| Page-level text extractions |
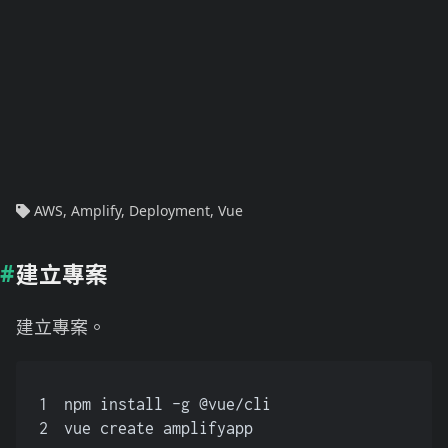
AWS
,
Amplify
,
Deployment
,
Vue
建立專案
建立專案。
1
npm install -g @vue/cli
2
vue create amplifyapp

* * *

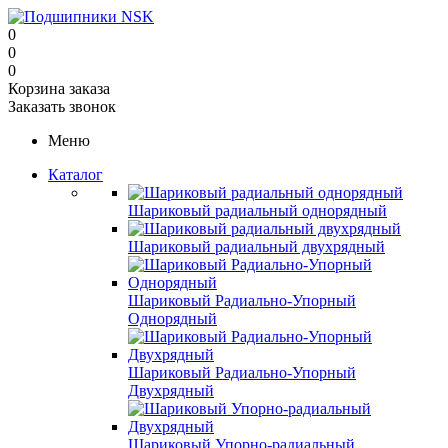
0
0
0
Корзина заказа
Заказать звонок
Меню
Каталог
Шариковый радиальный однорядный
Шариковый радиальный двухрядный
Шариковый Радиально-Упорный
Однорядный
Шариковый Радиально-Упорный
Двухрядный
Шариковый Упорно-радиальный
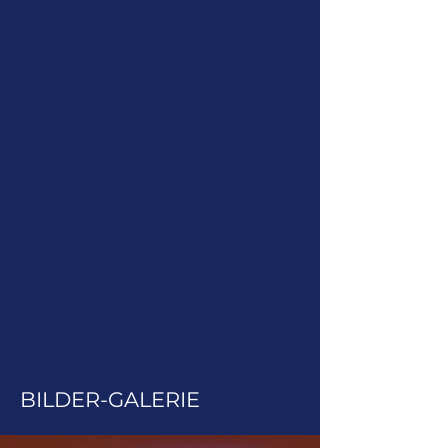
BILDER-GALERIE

* * *

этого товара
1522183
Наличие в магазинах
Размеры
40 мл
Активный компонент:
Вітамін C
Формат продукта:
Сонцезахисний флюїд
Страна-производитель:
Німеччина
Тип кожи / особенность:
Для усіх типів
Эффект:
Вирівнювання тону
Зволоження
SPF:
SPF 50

| TASK TO COMPLETE |
In the data above, take the line with "Заказать звонок", the line with "BILDER-GALERIE", and every line between, and set them down exactly without pictures.

| OUTPUT BELOW |
Заказать звонок
Меню
Каталог
Шариковый радиальный однорядный
Шариковый радиальный двухрядный
Шариковый Радиально-Упорный
Однорядный
Шариковый Радиально-Упорный
Двухрядный
Шариковый Упорно-радиальный
BILDER-GALERIE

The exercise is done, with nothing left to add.